I sighed and raised the shovel to continue, but I froze as I beheld something yellow—an unusual color in all the shades of brown. Whatever it was, only a small part of it showed through the muck. Rounded, with golden, smooth skin—maybe a piece of vegetable. I held my breath against the smell as I got closer and pulled it out. When I recognized it, I gasped in surprise.

An apple!

As I wiped it on my pants, part of it yielded, soft and mushy, but the rest felt firm and invited my bite. It must have been years since I last had tasted such fruit, yet the memory of its sweet juice struck me like a hammer and made my mouth water. I suppressed the urge to gobble it down on the spot. I would share it with the old craner—he needed the food more than I did.

Wondering where he was, I glanced up at the ceiling, many meters above. The crisscrossing tracks of the crane between the bright lamps were hard to see, but then I discovered the grapple hanging over the mounds of compost at the cavern's remote, lower end.

I heaped two more shovels of muck on my wheelbarrow. Then I seized its handles, struggling to hold on to the apple at the same time. The compost piles were close to the crane's current position. So I could empty the barrow there, and then I'd climb up to the cabin and have lunch with the craner.

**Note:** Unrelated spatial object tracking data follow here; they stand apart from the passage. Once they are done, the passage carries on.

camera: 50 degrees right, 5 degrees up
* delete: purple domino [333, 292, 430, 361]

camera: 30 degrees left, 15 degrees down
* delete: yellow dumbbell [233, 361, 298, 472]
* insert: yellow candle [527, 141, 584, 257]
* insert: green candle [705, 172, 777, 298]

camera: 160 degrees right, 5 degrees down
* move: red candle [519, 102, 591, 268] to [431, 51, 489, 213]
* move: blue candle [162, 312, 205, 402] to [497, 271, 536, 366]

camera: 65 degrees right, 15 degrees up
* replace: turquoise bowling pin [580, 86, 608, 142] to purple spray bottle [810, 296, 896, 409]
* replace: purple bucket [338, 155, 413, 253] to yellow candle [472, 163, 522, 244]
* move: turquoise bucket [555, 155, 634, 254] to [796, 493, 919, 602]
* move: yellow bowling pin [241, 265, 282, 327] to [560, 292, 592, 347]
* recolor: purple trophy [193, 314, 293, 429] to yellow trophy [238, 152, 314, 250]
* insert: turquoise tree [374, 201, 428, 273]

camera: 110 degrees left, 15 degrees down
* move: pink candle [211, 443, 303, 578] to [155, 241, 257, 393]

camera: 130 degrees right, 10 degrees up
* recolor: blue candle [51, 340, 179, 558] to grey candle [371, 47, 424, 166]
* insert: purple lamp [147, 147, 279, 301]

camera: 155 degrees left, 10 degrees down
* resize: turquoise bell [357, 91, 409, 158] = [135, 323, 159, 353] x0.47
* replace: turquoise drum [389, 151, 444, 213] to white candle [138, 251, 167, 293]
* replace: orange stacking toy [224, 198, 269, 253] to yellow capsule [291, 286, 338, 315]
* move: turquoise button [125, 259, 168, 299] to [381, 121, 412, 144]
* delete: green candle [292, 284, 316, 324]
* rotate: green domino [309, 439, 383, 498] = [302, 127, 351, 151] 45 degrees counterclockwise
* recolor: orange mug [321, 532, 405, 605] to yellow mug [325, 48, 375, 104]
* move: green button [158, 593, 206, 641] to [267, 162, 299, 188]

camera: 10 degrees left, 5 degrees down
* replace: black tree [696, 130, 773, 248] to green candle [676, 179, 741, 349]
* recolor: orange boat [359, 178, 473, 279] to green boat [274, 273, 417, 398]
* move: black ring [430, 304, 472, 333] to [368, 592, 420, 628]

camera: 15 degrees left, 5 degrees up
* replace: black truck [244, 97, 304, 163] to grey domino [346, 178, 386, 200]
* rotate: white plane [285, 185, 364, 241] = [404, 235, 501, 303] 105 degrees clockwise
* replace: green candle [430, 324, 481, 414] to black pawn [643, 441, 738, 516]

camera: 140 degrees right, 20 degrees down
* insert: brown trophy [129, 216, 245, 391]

Praying to the Manuals that no one would see me with the fruit, I hurried down the path to the mounds.

I welcomed the ripe and earthy smell when I finally reached them. They stood higher than me, overdue for harvesting. Pumpkins and rhubarb grew on the compost, their broad, fat leaves green and fleshy.

A pair of buttocks rose between them. They were fleshy too—but not green.

I froze, watching the buttocks as they moved in a regular rhythm, accompanied by heavy panting and someone moaning. Flabbergasted, I stopped in my tracks and let go of the wheelbarrow, which hit the ground with a clang.